Start of Text block

# Mariam Sedrakyan: API data Report 
### Hypotheses:  Does the popularity of the song depends on its duration and danceability in certain country? 

#### Theoretical:
For my Spotify API data report, I aimed to find the featured playlists from Armenian and pick a playlist based on the description. Then, I wanted to dive in and learn more about the playlist by comparing the top 5 most popular tracks and understand if their popularity is connected to their duration and danceability. 


I picked to find the featured playlist from Armenia because that is my motherland, and it was exciting to find out what playlists are trendy in my country. After research, I chose a playlist closer to my music taste. 

This data can be reliable because it was collected from individual users and organized based on their preferences. This can help us find the information we need based on users' liking. However, the unreliable side of this data is too many individuals and too many opinions and tastes. This can lead the data to be unbalanced and various. This can lead to many limitations in using and collecting this data based on your hypothesis. For example, after I found my top ten featured playlists, they all were different, and it was hard to pick the one I wanted to explore. __The data was too diverse because it was collected from hundreds to millions of people from different tastes.__

### Endpoints 
To test my hypotheses, I used three endpoints.

The first one was __featured-playlist__. This endpoint allowed me to get the featured playlist and had a country parameter that returned a list from our chosen country.  

The second endpoint was __get playlist__, which is suitable for my hypothesis because it allowed me to get a playlist ID and sort the tracks by their population and duration. This helped me understand if the track's popularity is related to its length. 

Third, I used __audio-features__ to get more specific information about each track. More specifically, I was looking for the danceability of the track.

In [1]:
import requests
import pandas as pd
import base64
import json
import urllib

Below are the functions I used to get access tokens from Spotify's API. 
An access token is a string representing the authorization granted to the client. It is used in HTTP to prove the authenticity of the sender and receiver.

In [2]:
Client_ID = pd.read_csv("Spotify-Keys_9-23-21.txt")['Client_ID'].iloc[0]

In [3]:
Client_Secret = pd.read_csv("Spotify-Keys_secret.txt")['Client_Secret'].iloc[0]

Some of the information need to be hidden for confidentiality

In [4]:
# Client_ID

In [5]:
# Client_Secret

In [6]:
client_cred = base64.b64encode(str(Client_ID + ":" + Client_Secret).encode("ascii"))

End of Text block
Start of Data supplied

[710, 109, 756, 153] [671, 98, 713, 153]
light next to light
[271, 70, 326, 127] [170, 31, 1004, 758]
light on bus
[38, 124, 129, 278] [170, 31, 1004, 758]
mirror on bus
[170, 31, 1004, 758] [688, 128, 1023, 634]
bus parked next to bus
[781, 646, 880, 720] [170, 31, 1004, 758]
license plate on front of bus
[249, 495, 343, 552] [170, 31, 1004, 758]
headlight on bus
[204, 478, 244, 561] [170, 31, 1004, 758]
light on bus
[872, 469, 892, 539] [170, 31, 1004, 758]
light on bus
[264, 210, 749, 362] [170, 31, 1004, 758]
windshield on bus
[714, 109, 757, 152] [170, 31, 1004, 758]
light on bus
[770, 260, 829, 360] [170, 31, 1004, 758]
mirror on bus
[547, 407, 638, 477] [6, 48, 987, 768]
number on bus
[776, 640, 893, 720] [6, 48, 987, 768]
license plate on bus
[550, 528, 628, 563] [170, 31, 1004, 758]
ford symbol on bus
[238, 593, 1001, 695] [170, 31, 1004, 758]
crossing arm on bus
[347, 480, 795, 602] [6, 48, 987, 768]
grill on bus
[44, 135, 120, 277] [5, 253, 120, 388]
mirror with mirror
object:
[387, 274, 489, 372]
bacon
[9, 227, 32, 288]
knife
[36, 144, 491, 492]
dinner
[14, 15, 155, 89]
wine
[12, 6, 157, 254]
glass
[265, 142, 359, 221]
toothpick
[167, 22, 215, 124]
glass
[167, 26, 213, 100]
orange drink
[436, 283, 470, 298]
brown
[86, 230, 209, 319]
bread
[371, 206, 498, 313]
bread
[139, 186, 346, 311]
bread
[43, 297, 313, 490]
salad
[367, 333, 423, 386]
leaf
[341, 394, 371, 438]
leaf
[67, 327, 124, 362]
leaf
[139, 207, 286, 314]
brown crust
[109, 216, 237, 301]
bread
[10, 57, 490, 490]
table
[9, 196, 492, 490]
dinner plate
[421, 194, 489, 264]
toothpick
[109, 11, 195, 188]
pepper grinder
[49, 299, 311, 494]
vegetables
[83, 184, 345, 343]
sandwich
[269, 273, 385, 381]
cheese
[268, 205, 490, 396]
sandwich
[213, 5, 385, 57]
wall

End of Data supplied
Start of Data supplied

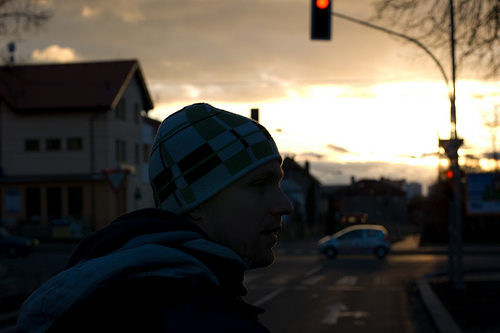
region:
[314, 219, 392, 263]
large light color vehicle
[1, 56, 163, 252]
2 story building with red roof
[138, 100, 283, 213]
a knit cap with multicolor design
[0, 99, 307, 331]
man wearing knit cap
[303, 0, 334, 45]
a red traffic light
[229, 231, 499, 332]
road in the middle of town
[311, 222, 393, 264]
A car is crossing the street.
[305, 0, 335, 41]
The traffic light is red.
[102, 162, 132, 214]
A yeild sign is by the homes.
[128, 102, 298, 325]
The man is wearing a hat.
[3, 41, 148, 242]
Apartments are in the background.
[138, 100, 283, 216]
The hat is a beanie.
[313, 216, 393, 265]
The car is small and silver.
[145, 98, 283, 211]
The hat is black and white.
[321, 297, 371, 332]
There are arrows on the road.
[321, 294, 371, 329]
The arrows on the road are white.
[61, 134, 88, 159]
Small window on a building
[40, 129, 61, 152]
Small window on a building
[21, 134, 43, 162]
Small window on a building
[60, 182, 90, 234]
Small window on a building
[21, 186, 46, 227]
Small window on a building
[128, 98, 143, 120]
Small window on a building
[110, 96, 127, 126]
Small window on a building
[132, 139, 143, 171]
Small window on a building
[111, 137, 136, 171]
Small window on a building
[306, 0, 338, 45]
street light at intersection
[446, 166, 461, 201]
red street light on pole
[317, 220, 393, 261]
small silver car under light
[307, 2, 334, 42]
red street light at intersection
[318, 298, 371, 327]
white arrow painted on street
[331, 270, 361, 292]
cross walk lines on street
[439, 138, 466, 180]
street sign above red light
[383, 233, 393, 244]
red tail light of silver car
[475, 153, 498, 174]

End of Data supplied
Start of Data supplied

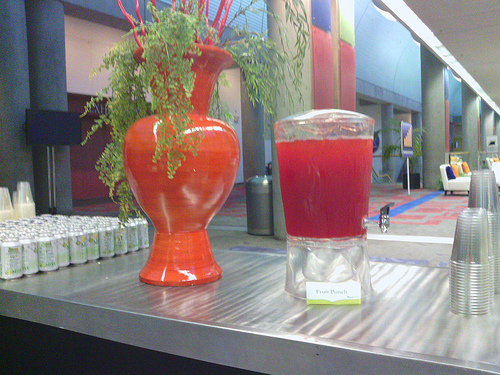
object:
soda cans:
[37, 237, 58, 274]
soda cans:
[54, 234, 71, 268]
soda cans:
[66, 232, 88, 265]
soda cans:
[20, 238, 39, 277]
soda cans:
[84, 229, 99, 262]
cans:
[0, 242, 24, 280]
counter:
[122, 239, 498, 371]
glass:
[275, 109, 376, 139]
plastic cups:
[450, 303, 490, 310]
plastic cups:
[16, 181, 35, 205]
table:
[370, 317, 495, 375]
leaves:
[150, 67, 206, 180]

End of Data supplied

Work task A =
Answer these questions from the Spotify API report:
(i) Which country were the featured playlists drawn from?
(ii) How many endpoints were used to test the hypothesis?
(iii) What was the audio-features endpoint used to look for?
Work task B =
Please list every module imported in the first code block of the Spotify API report.
Work task C =
Go on with the Spotify API report from its last line.
The material that comes after the Spotify API report has no connection to it.

Exercise response A =
(i) Armenia
(ii) Three
(iii) The danceability of each track

Exercise response B =
requests, pandas (as pd), base64, json, urllib

Exercise response C =
In [7]:
# client_cred

In [8]:
headers = {"Authorization": "Basic {}".format(client_cred.decode("ascii"))}


In [9]:
# headers

In [10]:
payload = {'grant_type' : 'client_credentials'}
url = 'https://accounts.spotify.com/api/token'

In [11]:
session_key_response = requests.post(url = url, data = payload, headers = headers)

In [12]:
session_key_response.status_code

200

In [13]:
# session_key_response.json()['access_token']

In [14]:
session_header_key = session_key_response.json()

In [15]:
key = session_header_key['access_token']

After the access I need an authorization

In [16]:
session_headers = {"Authorization": "Bearer {}".format(key)}

In [17]:
# session_headers

After the access I need an authorization

In [18]:
base_url = 'https://api.spotify.com/v1/'

I am using my first endpoint to get the featured playlist from Armenia

In [19]:
featured_playlists_endpoint = 'browse/featured-playlists/?country=AM'
featured_playlists_url = ''.join([base_url,featured_playlists_endpoint])

In [20]:
response = requests.get(url = featured_playlists_url, headers = session_headers)
response.status_code

200

In [21]:
playlists_data = response.json()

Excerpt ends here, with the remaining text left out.